SOURCE EXTRACT |
·····
Ultimately the end uses of energy can be divided into a few key categories:

Electricity
Transport
Industry
Commercial
Residential

Note there that "industry" or "residential" means the direct use of fuels in factories or homes and does not include their use of electricity.

Now looking at those the reality is that there's considerable short term flexibility in the electricity and industrial sector to switch between fuels based on price. In the long term that also applies to the commercial and residential sector when equipment wears out and is replaced etc. It's really only the transport sector which is really stuck - can't run a plane on coal for example.

LNG projects are capital intensive when compared to oil in that it's not just producing the resource but the liquefaction, shipping, storage and regasification is all rather expensive when compared to the comparatively cheap and low tech process of storing oil in a simple tank at ambient temperature and pressure. Oil's a lot easier to handle than gas and has no need for all that costly infrastructure.

LNG contracts are thus commonly set with reference to the oil price since an electricity utility, and they are the largest LNG buyers, isn't going to spend all that money on infrastructure without some assurance that they're actually going to get cheaper fuel by doing so.

So for contract LNG it's commonly set with reference to oil as a benchmark. For spots sales well they're still competing with other fuels especially oil.

A lot of industrial boilers, power generation etc can switch between fuels seamlessly. That is, they can do it without even a drop in output during the change, production continues completely uninterrupted. As such they will go for whatever's cheapest - that's gas under normal circumstances but if it wasn't then they'd be switching to oil real quick.

Not all power generation or industry has that capability but enough does to create a situation where the ability to substitute one for the other is significant in practice.

A key factor with gas is that it's a local commodity as such rather than a global one. If there's no or very limited ability to import / export from a gas system then the local price won't reflect any international price for example. The USA is the most obvious example there - exports aren't zero but capacity is very limited and the domestic price has in recent years remained below the international prices for that reason.

So looking at market pricing of the various things which "oil" companies listed on the ASX produce:

Crude oil = self-explanatory and it's directly tied to the oil price.

Condensate = this is a by-product of gas production which is sold to oil refineries as feedstock for the production of petrol etc. It is counted as "oil" for statistical purposes globally and its price also follows the oil price despite its association with gas. Anything referring to total oil reserves etc will commonly refer to "crude + condensate" for this reason. Consider it to be oil in practice for financial purposes.

LPG (propane and butane) are a gas at ambient temperature and pressure but the hint's in the name - Liquefied Petroleum Gas and that's exactly what it is. LPG is not LNG, it is not natural gas, and LPG is closely tied to oil in terms of most end uses and price. Some LPG is also produced at oil refineries. So whilst it doesn't always strictly track the oil price and is not oil as such, it mostly does and most publishers of statistics, either government or private, do include LPG as "oil" for that reason.
·····
[Stored dataset records]
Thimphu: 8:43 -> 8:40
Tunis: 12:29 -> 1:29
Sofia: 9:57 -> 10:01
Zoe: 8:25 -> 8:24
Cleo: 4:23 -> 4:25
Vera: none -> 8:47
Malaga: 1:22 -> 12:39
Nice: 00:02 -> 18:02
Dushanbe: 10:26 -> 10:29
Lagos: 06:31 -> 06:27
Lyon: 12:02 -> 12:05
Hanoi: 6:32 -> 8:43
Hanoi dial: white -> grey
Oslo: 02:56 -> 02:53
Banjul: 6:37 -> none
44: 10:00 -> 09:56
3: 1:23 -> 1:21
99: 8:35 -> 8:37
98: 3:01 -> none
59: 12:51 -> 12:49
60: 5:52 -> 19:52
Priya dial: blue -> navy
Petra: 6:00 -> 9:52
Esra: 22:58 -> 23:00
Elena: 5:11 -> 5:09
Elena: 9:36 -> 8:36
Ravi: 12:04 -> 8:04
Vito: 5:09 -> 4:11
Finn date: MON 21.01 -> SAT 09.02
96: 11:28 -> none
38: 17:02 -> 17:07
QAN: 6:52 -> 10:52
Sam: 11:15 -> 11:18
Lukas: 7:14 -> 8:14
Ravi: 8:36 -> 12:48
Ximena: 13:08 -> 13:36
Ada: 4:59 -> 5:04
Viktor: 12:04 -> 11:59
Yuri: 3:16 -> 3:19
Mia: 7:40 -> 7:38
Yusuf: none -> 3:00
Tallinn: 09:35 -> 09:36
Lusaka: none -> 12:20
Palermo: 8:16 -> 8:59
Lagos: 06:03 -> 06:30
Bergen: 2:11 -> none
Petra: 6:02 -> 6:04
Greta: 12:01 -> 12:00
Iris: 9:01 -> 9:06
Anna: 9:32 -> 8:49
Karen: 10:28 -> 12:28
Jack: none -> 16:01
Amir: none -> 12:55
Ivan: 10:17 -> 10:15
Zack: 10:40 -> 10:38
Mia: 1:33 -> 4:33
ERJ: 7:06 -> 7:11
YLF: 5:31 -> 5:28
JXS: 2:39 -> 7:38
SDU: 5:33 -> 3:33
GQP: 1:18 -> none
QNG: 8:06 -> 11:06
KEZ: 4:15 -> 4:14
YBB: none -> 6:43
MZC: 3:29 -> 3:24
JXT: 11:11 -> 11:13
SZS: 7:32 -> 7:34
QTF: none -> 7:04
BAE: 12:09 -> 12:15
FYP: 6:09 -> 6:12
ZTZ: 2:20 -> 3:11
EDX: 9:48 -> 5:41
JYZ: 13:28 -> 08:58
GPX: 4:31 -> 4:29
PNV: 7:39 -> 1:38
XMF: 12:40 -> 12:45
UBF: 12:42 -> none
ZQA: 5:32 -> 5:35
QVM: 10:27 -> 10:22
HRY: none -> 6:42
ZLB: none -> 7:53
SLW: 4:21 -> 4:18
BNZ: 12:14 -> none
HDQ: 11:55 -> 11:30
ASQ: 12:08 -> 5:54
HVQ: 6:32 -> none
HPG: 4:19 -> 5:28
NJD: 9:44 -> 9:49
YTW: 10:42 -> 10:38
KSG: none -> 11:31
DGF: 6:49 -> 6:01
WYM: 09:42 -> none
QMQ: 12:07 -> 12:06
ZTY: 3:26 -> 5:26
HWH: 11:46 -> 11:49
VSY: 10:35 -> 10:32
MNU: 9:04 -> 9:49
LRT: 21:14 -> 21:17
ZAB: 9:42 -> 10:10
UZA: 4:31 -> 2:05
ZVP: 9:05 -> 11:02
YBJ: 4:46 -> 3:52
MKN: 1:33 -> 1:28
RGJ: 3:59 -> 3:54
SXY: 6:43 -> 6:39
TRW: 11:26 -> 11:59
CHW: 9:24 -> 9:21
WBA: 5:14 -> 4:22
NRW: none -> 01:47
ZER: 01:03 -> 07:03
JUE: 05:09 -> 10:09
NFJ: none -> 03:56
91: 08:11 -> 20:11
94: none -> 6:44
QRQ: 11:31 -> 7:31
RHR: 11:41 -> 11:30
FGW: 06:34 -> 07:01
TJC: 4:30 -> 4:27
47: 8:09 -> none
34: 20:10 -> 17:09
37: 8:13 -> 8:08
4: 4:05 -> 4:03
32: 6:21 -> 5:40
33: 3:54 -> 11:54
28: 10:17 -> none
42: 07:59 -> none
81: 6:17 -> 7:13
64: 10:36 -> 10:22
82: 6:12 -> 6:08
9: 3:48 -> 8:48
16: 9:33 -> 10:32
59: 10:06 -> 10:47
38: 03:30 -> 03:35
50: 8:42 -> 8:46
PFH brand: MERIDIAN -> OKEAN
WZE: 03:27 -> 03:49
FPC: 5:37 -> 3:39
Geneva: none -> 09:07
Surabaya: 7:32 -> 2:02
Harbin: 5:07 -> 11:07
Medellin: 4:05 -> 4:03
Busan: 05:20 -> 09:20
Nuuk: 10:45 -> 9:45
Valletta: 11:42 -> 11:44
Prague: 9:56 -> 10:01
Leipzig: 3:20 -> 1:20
·····
TASK REQUIREMENTS |
Write the next part of the discussion of energy end uses and oil-linked gas pricing, picking up right after its final sentence.

OUTPUT |
Ethane is a minor component of natural gas. It's either stripped out and sold separately (as a gas not a liquid) to petrochemical producers or in small amounts it's left in the natural gas supply to consumers if there's no local petrochemical producer wanting it. In a few cases it is used as fuel in its pure form at specific facilities. Financially it's not a major market in most parts of the world - it tends to be either sold as though it were natural gas or sold under contract to a specific end user.

Natural gas (methane) or LNG is as per the name. Comments as above about its linkage to the oil price.

Electricity - OP mentioned Origin and they do generate electricity, the market price of which is its own market although fuel costs are a key influence.

Retail - Origin is also a retailer of gas and electricity to consumers as well as a physical distributor and retailer of LPG. These markets and the profit derived from them don't have a lot to do with the underlying commodity prices since it's the retail margin that's of significance. Companies involved in this area often venture into other retailing as well - most common example is selling internet services but there's also a few who've tried selling house insurance and other things totally unrelated to energy. They're simply a retailer in that role, a middleman basically.

Bottom line is that the Australian gas producers are "substantially" exposed to the oil price apart from any hedging etc they've entered into. Not fully but substantially and with Origin being less exposed than the rest due to its power generation and retailing operations which form a substantial part of the business.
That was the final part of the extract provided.